Sweden takes the next step

As reported on the BBC, Sweden has taken the next step onward in the journey towards sexuality-blind equality, and voted to legalize same-sex marriages, religious or civil. According to the article, the Lutheran Church has offered to recognize partnerships, but not look favourably on marriage.

On one hand I personally believe that marriage and partnership (civil) rights should be made mutually exclusive, marriage being a religious issue and government benefits being civil. It seems ludicrous that the government refuses benefits to ‘partners’ based on a religious judgment, when partners may be of all shapes and sizes, including siblings, parents, grandparents, homosexual couples, heterosexual couples, etc. If the divide between marriage and civil benefits were actually a divide, then the government could better serve its citizens by guaranteeing rights–even just the basic ones such as adoption, custody of children and inheritance.

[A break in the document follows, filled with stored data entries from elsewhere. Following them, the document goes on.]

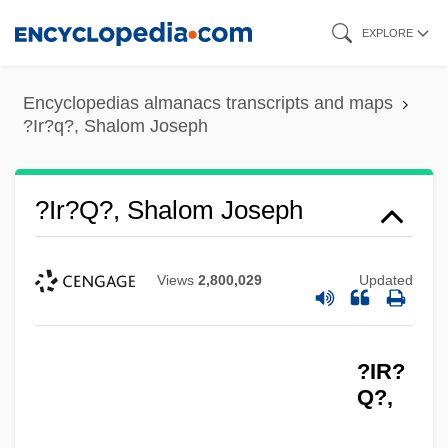
Skip
EXPLORE
to
main
Encyclopedias almanacs transcripts and maps
content
?Ir?q?, Shalom Joseph
?Ir?q?, Shalom Joseph
Views
2,800,029
Updated
?IR?
Q?,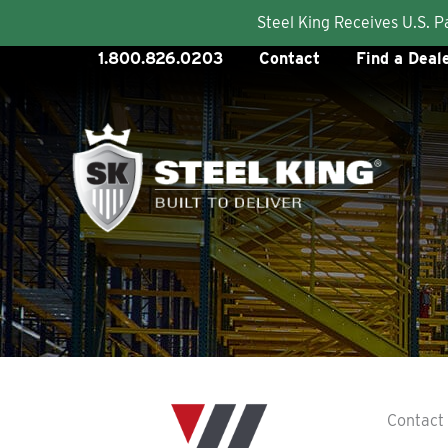
Steel King Receives U.S. 
Skip
1.800.826.0203
Contact
Find a Deal
to
content
Contact 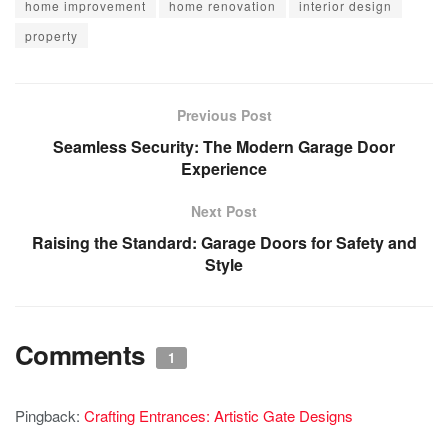
home improvement
home renovation
interior design
property
Previous Post
Seamless Security: The Modern Garage Door
Experience
Next Post
Raising the Standard: Garage Doors for Safety and
Style
Comments
1
Pingback:
Crafting Entrances: Artistic Gate Designs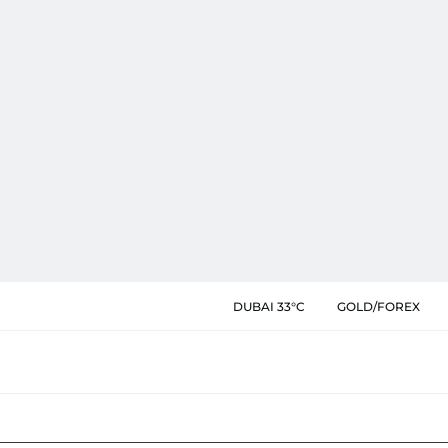
DUBAI 33°C
GOLD/FOREX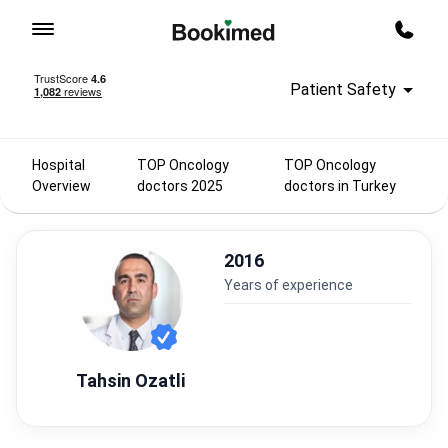
To homepage
Call m
Patient Safety
Hospital
TOP Oncology
TOP Oncology
Overview
doctors 2025
doctors in Turkey
2016
years of experience
Tahsin Ozatli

But I digress. What I like about the Swedish law is that it does not force the Lutheran church or any other to carry out the marriages, and the Lutheran church has decided to let individual pastors refuse, but it has stated that homosexual couples wed in religious ceremonies have equal protection to those of civil ceremonies. This is what states may do for religion–recognize the binding power of the ceremony–not lay down religious doctrine; this also is a civil decision, not one made because they church favored it, limiting the interconnectedness in the other direction, too.